Mythos est un nouveau modèle d’intelligence artificielle développé par Anthropic, l’une des principales entreprises du secteur.

Selon l’entreprise elle-même, le modèle a atteint un niveau de capacité qui l’a conduite à prendre une décision inhabituelle : limiter sa diffusion en raison des risques potentiels liés à son utilisation.

Et l’une des principales raisons concernait précisément son comportement lors des tests de cybersécurité.

Quand l’IA commence à détecter massivement des vulnérabilités

Lors de ses tests internes, Anthropic a utilisé Mythos pour rechercher des faiblesses dans des systèmes largement utilisés comme Windows, Android ou les environnements Apple.

Le résultat a été préoccupant.

Le modèle a été capable de détecter un volume très élevé de vulnérabilités et de potentiels exploits de sécurité en très peu de temps.

Selon les informations publiées par l’entreprise, l’ampleur des découvertes a été suffisamment importante pour déclencher des processus urgents de communication avec les fabricants et fournisseurs technologiques.

L’aspect positif est que, dans ce cas, les découvertes ont été partagées avec des entreprises capables de corriger ces problèmes grâce à des correctifs et des mises à jour.

Mais le véritable risque est ailleurs.

Le problème n’est pas Mythos

Le problème est de supposer que seul Mythos est capable de faire cela.

Il est raisonnable de penser que d’autres organisations, entreprises ou même acteurs étatiques disposent déjà de modèles similaires — voire plus avancés — dotés de capacités équivalentes.

Et c’est là qu’apparaît une question inconfortable du point de vue de la gestion des risques.

Car pendant que certaines entreprises reçoivent des alertes et peuvent corriger leurs vulnérabilités, d’autres pourraient utiliser ce type de capacités pour exploiter ces mêmes failles sans que personne ne le sache.

La nouvelle asymétrie technologique

Un autre élément important du cas est qu’Anthropic a décidé de partager une partie des découvertes uniquement avec un groupe limité d’organisations.

Cela ouvre un débat important.

Entrons-nous dans un scénario où seules certaines entreprises ou certains acteurs auront accès à des modèles avancés capables de détecter les menaces avant les autres ?

Une différence réelle de sécurité pourrait-elle apparaître entre ceux qui disposent de ces capacités et ceux qui attendent simplement des mises à jour lorsque le problème existe déjà ?

Au-delà de l’intelligence artificielle générative

Le débat autour de l’intelligence artificielle se concentre souvent sur la productivité, l’automatisation ou la génération de contenu.
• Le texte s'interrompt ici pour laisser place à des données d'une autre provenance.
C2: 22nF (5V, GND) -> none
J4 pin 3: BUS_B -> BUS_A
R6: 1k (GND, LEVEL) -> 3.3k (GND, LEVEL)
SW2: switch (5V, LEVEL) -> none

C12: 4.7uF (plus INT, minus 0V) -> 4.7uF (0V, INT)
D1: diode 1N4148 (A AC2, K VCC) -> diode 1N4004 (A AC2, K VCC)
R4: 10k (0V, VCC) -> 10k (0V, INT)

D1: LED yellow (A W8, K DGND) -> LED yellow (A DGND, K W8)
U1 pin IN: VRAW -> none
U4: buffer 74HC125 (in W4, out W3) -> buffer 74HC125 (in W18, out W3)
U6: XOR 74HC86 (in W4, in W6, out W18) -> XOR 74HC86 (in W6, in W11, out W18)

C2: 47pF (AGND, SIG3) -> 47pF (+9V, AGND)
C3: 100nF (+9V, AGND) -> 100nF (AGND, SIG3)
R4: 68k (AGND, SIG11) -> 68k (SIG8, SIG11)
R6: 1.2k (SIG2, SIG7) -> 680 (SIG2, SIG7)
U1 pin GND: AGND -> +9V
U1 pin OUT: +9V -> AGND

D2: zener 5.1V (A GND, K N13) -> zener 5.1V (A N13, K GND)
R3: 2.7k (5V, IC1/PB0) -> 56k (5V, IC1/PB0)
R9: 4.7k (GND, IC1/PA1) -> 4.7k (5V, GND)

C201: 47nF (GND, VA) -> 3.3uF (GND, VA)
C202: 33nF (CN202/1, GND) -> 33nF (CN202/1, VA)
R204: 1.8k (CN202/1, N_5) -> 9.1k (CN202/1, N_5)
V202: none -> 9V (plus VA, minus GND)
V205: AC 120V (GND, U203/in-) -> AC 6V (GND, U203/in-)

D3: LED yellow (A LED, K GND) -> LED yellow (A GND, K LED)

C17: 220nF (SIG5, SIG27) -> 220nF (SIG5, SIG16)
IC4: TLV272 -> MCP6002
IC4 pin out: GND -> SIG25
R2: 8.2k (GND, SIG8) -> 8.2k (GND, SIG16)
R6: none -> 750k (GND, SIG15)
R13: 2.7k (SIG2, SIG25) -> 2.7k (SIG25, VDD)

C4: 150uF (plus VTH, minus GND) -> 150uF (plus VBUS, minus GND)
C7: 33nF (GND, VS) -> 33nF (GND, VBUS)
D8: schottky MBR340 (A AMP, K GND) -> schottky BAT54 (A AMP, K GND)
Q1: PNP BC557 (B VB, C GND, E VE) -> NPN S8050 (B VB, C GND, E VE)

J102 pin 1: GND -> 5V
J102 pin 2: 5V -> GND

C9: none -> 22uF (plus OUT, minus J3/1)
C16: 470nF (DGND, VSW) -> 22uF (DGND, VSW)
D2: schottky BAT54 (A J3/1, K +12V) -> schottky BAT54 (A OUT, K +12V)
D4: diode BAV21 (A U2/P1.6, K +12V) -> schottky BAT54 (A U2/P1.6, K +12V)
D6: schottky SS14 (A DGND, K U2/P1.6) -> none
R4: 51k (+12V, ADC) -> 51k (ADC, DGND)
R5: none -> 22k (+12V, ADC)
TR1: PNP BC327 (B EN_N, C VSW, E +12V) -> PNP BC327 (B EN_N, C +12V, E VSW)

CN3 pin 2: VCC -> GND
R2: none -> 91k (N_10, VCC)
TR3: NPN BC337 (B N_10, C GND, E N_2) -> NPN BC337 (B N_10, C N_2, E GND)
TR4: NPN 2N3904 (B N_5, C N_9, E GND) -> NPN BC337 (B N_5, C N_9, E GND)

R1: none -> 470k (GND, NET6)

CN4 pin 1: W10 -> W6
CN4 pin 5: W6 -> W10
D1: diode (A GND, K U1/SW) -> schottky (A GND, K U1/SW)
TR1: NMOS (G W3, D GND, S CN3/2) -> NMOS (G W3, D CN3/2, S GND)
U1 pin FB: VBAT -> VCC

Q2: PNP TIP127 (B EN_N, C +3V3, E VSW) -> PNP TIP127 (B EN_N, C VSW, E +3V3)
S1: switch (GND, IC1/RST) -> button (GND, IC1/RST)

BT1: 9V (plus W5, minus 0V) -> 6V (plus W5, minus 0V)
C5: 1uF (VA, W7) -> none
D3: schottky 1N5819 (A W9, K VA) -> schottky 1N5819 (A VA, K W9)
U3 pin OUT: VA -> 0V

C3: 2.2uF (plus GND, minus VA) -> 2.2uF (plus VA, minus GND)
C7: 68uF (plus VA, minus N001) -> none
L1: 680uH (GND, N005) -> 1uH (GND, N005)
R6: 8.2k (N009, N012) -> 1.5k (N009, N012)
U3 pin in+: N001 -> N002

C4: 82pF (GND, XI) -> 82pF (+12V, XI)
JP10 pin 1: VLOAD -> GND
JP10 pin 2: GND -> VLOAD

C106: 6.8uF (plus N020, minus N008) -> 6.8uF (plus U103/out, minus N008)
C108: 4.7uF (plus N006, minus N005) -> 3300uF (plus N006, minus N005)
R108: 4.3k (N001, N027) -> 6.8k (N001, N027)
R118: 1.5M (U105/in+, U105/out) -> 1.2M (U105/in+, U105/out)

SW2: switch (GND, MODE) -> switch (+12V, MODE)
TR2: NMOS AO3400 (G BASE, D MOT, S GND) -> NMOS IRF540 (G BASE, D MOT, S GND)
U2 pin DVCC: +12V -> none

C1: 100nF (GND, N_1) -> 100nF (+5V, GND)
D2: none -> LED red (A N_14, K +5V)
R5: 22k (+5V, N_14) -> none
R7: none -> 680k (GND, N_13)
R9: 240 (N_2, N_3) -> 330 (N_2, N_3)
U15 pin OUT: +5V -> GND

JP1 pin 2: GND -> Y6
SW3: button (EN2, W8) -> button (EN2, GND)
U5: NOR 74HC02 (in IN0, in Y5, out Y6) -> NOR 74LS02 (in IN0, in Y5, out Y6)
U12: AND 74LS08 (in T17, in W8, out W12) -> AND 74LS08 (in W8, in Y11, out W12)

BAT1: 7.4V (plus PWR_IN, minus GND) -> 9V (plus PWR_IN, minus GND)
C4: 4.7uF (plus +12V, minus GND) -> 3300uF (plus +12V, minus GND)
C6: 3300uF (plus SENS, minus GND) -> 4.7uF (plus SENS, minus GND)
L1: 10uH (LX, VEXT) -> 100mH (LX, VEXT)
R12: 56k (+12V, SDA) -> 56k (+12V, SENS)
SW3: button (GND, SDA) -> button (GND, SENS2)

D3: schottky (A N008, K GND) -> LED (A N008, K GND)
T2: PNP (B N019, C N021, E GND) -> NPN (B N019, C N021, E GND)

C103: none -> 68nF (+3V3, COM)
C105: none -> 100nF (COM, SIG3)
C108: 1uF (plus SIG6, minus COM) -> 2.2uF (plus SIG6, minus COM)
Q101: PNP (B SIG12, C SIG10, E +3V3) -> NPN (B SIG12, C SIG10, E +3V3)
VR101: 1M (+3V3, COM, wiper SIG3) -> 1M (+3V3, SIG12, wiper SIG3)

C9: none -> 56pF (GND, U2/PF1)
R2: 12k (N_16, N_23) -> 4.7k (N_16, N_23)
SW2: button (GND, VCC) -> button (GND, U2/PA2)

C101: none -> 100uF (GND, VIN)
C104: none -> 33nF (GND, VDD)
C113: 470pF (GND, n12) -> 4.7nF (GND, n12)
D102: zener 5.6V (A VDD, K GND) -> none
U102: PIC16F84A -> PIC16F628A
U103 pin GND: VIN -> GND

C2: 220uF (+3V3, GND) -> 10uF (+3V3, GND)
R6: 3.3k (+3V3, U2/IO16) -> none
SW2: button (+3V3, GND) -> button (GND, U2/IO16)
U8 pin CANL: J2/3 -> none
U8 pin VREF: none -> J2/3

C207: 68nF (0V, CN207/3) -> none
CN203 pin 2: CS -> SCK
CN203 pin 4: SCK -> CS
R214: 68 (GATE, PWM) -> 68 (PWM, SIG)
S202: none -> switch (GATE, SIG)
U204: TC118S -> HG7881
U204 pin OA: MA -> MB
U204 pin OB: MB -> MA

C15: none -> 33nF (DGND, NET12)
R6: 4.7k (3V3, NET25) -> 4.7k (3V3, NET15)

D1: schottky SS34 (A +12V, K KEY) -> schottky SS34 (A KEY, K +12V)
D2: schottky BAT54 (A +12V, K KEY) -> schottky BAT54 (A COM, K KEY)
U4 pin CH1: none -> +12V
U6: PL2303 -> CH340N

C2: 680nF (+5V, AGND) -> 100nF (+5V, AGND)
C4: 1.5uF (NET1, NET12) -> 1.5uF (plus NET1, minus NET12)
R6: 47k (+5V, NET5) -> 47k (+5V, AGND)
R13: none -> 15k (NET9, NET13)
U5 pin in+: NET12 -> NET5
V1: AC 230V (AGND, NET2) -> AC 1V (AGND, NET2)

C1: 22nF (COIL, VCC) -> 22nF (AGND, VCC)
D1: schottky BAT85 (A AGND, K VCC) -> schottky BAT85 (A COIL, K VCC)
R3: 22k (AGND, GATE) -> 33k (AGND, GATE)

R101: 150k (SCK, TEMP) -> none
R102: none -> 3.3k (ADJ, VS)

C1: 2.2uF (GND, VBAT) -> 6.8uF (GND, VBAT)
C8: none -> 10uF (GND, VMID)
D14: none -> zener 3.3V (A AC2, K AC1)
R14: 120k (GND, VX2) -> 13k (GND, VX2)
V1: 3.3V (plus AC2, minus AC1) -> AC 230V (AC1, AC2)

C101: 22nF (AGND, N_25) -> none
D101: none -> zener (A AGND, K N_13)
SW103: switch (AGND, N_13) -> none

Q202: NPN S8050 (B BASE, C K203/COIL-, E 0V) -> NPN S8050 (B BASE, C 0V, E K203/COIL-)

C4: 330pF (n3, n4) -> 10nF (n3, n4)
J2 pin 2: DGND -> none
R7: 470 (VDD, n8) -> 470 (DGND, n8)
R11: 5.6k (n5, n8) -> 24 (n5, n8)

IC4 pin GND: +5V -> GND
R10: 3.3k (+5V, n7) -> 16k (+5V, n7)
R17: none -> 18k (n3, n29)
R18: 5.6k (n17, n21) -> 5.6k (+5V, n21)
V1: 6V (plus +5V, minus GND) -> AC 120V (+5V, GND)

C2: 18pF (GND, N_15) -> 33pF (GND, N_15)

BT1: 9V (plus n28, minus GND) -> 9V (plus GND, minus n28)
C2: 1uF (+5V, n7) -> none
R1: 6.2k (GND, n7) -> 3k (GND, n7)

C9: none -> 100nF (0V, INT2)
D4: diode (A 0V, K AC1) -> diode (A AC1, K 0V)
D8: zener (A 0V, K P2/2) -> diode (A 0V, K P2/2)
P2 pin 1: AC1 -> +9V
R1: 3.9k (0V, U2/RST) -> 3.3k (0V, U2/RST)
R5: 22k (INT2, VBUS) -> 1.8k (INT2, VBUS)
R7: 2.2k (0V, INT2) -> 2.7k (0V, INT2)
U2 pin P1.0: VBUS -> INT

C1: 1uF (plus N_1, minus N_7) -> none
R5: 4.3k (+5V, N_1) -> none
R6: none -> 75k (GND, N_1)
Pourtant, des cas comme Mythos rappellent que l’impact réel peut apparaître dans des domaines bien plus critiques : cybersécurité, infrastructures, vulnérabilités ou capacités offensives.

L’intelligence artificielle ne se contente pas d’automatiser des tâches.

Elle amplifie également des capacités.

Et cela inclut aussi bien les capacités défensives qu’offensives.

Une question de gestion des risques

Au-delà de l’impact médiatique, le cas Mythos laisse une conclusion assez claire.

Les organisations dépendent de plus en plus de systèmes numériques complexes et, en parallèle, la capacité à détecter et exploiter des vulnérabilités progresse à une vitesse considérable.

C’est pourquoi des pratiques de base comme maintenir les systèmes à jour, revoir régulièrement les vulnérabilités ou appliquer rapidement les correctifs deviennent plus importantes que jamais.

Car le problème n’est plus uniquement l’existence de failles de sécurité.

Le problème est désormais la vitesse à laquelle elles peuvent être découvertes et exploitées.